Court lifted his head, his expression impossible to discern. He looked positively barbaric, and she hated herself for the need that was pooling between her thighs, for the awareness of him that rendered his proximity an exquisite, painful temptation. She hated him and she loved him, and she wanted to kiss him and box his ears all at once.
“Kiss me, Vivi,” he said, his voice low and melodious, a sensual rasp that had an effect on her all its own. “Truly kiss me and then tell me you want me to go.”
She licked her lips. The gesture was foolish, indeed, because she could taste him.Court.And that forbidden taste made her want more.
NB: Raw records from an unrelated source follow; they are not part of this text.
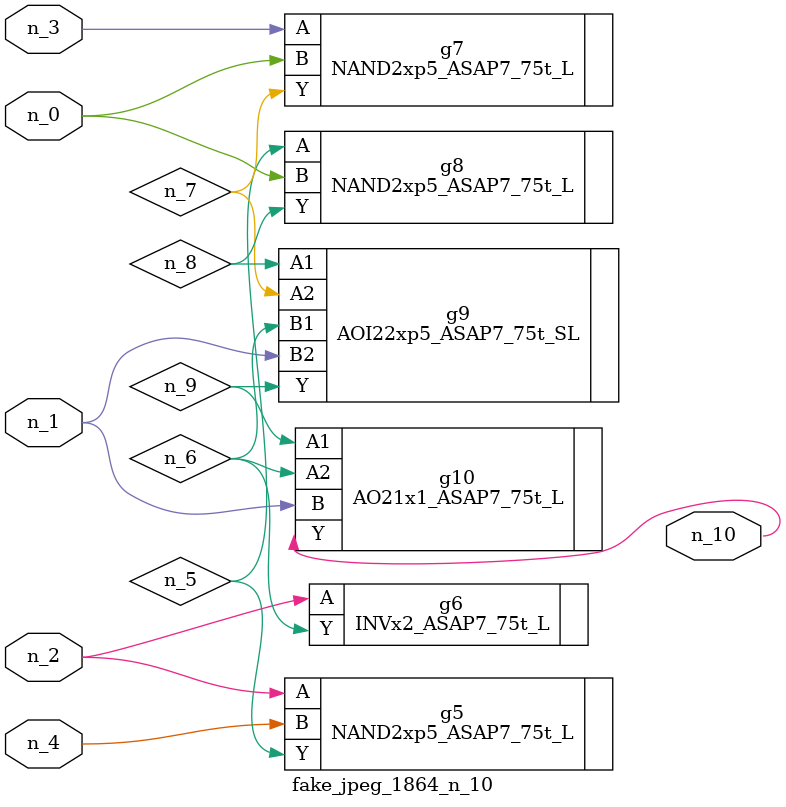
<source format=v>
module fake_jpeg_1864_n_10 (n_3, n_2, n_1, n_0, n_4, n_10);

input n_3;
input n_2;
input n_1;
input n_0;
input n_4;

output n_10;

wire n_8;
wire n_9;
wire n_6;
wire n_5;
wire n_7;

NAND2xp5_ASAP7_75t_L g5 ( 
.A(n_2),
.B(n_4),
.Y(n_5)
);

INVx2_ASAP7_75t_L g6 ( 
.A(n_2),
.Y(n_6)
);

NAND2xp5_ASAP7_75t_L g7 ( 
.A(n_3),
.B(n_0),
.Y(n_7)
);

NAND2xp5_ASAP7_75t_L g8 ( 
.A(n_5),
.B(n_0),
.Y(n_8)
);

AOI22xp5_ASAP7_75t_SL g9 ( 
.A1(n_8),
.A2(n_7),
.B1(n_6),
.B2(n_1),
.Y(n_9)
);

AO21x1_ASAP7_75t_L g10 ( 
.A1(n_9),
.A2(n_6),
.B(n_1),
.Y(n_10)
);


endmodule
</source>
“I’ll not do it,” she blurted, still clinging to him.
Reluctant to let him go.
He claimed that he intended to stay. But what did that mean? They may have married a year ago, but they had spent all the intervening time of their marriage apart. And there was the matter of those hurtful, unthinkable rumors concerning other women.
She couldn’t kiss him.
She needed to kiss him.
“Do you hate me so much?” he asked softly.
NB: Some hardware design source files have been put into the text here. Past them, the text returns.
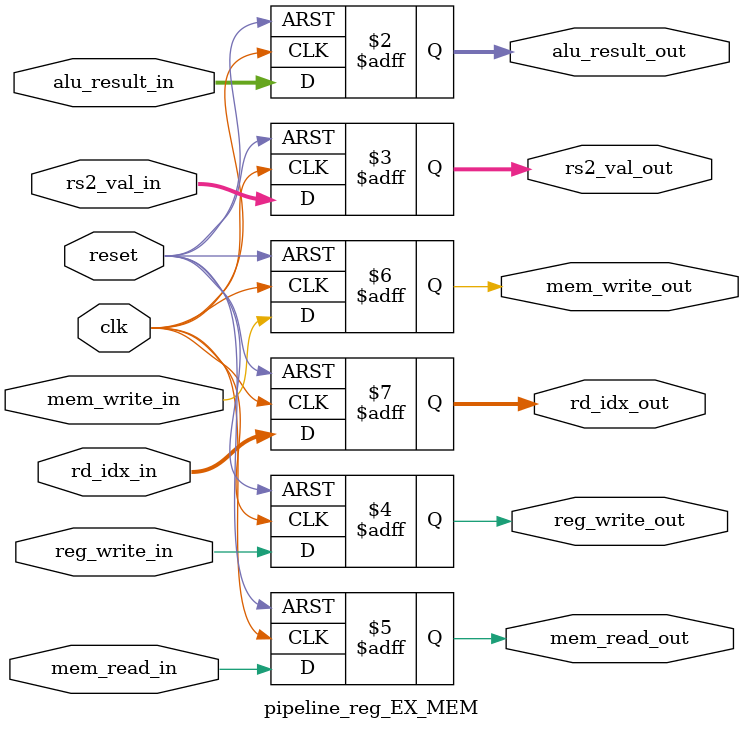
<source format=sv>
`timescale 1ns/1ps

module pipeline_reg_EX_MEM(
    input  logic        clk,
    input  logic        reset,

    
    input  logic [31:0] alu_result_in,
    input  logic [31:0] rs2_val_in,
    input  logic        reg_write_in,
    input  logic        mem_read_in,
    input  logic        mem_write_in,
    input  logic [4:0]  rd_idx_in,

   
    output logic [31:0] alu_result_out,
    output logic [31:0] rs2_val_out,
    output logic        reg_write_out,
    output logic        mem_read_out,
    output logic        mem_write_out,
    output logic [4:0]  rd_idx_out
);

    always_ff @(posedge clk or posedge reset) begin
        
		  if(reset) begin
            alu_result_out <= 32'd0;
            rs2_val_out    <= 32'd0;
            reg_write_out  <= 1'b0;
            mem_read_out   <= 1'b0;
            mem_write_out  <= 1'b0;
            rd_idx_out     <= 5'd0;
        end
        
		  else begin
            alu_result_out <= alu_result_in;
            rs2_val_out    <= rs2_val_in;
            reg_write_out  <= reg_write_in;
            mem_read_out   <= mem_read_in;
            mem_write_out  <= mem_write_in;
            rd_idx_out     <= rd_idx_in;
        end
    end

endmodule

</source>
Was it her imagination, or was there a hint of vulnerability in his eyes? And why should it matter if there was? One whole year, she reminded herself. There had been a time when she would have rejoiced over his arrival. When it was all she hoped for. Until so many months had passed that she had begun to believe he would simply never return.
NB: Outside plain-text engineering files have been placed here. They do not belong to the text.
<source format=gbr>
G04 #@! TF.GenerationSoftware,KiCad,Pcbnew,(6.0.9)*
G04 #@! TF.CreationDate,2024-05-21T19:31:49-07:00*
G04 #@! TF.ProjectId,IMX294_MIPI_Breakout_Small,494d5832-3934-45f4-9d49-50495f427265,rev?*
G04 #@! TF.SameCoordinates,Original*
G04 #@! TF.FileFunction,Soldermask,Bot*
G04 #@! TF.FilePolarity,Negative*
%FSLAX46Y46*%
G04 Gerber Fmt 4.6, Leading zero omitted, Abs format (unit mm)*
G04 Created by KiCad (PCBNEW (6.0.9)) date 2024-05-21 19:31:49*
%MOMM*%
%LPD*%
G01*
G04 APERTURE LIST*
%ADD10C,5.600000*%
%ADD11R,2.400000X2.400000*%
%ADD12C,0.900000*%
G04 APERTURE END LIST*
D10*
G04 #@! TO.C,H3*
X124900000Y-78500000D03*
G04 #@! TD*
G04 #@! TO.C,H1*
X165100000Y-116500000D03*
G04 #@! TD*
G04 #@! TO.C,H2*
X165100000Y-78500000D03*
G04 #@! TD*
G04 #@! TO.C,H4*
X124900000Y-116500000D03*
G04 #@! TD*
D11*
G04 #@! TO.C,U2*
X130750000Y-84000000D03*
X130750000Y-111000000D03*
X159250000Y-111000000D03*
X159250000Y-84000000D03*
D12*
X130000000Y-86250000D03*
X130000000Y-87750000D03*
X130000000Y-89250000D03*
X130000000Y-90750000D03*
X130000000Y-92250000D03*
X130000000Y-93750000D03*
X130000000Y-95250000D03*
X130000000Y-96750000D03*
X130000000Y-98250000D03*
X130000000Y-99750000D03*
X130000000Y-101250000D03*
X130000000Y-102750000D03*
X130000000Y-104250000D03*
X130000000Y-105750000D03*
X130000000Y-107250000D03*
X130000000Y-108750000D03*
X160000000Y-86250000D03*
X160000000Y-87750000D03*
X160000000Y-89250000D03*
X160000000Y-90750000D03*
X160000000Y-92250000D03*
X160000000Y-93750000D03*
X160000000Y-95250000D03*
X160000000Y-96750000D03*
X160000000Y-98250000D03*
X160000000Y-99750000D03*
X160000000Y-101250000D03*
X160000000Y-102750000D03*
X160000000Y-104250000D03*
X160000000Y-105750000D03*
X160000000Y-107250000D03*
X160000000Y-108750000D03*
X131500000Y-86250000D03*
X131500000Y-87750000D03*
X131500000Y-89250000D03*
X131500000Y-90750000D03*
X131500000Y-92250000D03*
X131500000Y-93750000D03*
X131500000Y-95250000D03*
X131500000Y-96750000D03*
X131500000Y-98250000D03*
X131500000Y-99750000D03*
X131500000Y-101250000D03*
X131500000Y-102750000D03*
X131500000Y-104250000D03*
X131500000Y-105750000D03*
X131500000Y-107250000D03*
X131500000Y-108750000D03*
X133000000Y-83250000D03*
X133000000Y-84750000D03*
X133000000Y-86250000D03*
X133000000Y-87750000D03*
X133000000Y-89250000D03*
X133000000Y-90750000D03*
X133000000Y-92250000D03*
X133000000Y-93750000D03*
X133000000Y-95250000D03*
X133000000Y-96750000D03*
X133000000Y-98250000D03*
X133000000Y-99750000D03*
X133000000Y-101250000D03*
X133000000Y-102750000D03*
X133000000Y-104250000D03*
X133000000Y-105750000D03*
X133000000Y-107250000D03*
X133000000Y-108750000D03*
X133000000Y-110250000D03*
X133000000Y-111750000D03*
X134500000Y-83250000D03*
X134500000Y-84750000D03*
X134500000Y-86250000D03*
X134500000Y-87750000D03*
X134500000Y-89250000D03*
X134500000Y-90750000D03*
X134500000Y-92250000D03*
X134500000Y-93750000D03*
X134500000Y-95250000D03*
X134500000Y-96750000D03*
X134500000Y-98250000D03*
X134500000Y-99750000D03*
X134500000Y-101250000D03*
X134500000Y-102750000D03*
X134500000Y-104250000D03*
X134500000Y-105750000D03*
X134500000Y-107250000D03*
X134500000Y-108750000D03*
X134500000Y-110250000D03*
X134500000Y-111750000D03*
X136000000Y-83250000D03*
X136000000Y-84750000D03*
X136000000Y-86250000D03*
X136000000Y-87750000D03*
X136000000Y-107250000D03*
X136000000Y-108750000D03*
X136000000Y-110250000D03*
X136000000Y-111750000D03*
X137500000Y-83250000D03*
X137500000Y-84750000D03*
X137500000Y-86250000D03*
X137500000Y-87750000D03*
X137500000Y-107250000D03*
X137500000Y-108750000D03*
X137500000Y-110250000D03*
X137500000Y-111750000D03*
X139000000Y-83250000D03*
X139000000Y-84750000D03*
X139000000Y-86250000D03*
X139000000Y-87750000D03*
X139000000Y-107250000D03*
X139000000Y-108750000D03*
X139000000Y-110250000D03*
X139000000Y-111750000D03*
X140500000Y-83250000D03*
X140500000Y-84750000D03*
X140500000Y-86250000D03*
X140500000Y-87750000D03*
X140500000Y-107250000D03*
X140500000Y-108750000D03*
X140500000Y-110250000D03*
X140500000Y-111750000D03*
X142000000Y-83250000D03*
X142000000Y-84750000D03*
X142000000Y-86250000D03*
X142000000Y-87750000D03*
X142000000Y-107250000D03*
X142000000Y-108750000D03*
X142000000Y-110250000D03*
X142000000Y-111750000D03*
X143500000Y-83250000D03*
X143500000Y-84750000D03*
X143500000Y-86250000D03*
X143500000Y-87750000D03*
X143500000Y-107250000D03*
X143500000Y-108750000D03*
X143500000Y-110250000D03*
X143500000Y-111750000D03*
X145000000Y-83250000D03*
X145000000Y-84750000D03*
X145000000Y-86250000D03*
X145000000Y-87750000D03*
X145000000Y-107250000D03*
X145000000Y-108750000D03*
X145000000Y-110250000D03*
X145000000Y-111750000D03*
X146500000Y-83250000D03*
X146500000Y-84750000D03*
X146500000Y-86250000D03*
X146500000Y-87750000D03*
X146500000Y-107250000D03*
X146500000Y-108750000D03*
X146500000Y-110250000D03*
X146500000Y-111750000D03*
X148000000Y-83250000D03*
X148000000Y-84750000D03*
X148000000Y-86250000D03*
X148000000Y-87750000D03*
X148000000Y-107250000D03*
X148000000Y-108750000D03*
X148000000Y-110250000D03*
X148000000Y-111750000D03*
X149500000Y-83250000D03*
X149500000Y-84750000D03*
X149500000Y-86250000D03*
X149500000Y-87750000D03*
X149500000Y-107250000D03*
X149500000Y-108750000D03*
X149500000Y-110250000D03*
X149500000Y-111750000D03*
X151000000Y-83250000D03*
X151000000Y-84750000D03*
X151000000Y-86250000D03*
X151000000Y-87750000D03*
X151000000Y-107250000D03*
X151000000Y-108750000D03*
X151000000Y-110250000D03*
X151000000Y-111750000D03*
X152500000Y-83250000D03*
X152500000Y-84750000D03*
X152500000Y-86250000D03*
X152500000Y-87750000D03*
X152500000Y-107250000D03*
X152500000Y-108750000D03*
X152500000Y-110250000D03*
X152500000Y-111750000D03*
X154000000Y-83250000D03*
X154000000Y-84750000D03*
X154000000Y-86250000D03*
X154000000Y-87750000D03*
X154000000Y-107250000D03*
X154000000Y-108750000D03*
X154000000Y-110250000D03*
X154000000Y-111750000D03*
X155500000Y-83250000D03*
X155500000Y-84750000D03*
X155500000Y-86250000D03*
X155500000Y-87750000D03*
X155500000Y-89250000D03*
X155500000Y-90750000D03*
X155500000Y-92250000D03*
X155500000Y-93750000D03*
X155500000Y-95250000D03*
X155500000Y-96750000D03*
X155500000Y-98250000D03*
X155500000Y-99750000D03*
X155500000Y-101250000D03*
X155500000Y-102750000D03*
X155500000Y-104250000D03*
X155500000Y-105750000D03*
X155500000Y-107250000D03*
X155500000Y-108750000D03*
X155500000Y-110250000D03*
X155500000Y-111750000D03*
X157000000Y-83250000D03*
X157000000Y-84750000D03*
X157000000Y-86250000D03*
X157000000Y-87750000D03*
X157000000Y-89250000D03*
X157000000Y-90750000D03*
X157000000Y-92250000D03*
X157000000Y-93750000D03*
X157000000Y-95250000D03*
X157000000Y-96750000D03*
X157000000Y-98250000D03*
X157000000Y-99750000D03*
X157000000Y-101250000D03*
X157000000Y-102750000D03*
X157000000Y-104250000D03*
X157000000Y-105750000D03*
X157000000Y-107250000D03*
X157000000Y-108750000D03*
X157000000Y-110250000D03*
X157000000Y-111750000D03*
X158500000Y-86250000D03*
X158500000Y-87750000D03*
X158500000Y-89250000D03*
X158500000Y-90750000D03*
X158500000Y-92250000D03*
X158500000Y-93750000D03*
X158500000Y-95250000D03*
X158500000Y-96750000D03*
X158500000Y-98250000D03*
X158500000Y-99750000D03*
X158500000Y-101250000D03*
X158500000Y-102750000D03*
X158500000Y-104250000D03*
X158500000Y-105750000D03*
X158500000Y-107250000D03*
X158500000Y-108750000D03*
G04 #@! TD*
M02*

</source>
She clung to what he had told her before he had left that awful morning.
I’ve made a mistake.
“I don’t want you here,” she repeated, for it was necessary to do so. “You made it clear before you left that you regretted marrying me. And you made it even clearer with your absence and your actions abroad.”
“Vivi—” he entreated.
“No,” she interrupted, furious with herself for her own weakness where he was concerned. “You cannot abandon me after telling me that you made a mistake in marrying me and then reappear in the great hall a year later, telling me that you are my husband. You cannot touch me or kiss me or look at me as you are now.”
She pushed away from him, intending to flee the library and find Clementine, who had gone to her chamber with her lady’s maid to unpack her trunks.
“Vivi, listen to me.” He caught her elbow, halting her flight. “I am staying for your house party whether you like it or not.”
She turned back to him, knowing she could escape his grip and yet not making the effort. “I don’t like it, as I have made abundantly apparent. Nor do I want it.”
He released her, solemn. “You may as well accustom yourself to my presence in your life, in Sherborne Manor, at your house party. I’m not going anywhere. I’ll play host to your hostess.”
He was deadly serious. Although much about Court had changed, other things had not. She could hear the determination in his voice, see it in the way he held his jaw.
“You intend to humiliate me before my guests?” she demanded, her panic rising.
She had believed he would relent. That he would leave as she had asked. That she would once more have peace and the chance to recruit members to the Lady’s Suffrage Society and play silly parlor games and indulge in witty conversation and distract herself by watching Clementine’s matchmaking attempts.
And lawn chess.
Though that novel idea now seemed to have been hatched a lifetime ago.
“No, sweetheart,” Court said quietly, almost sadly. “I intend to finally act as your husband, just as I should have done when we wed.”
She ground her molars, frustration and old, stupid yearnings rising to dangerous levels within her. “Stay if you choose. But be warned, Bradford. I’ll not accept your advances. I have no wish for a reconciliation. And I will never welcome you back into my bed after everything you have done.”
He smiled grimly. “I’ve never shied from a challenge, Vivi. Not once.”
She couldn’t contain her reaction to his claim.
“Yes,” she said bitterly, “you have.”
Without another word, she turned away from him a second time and left Court alone in the library she had painstakingly assembled herself.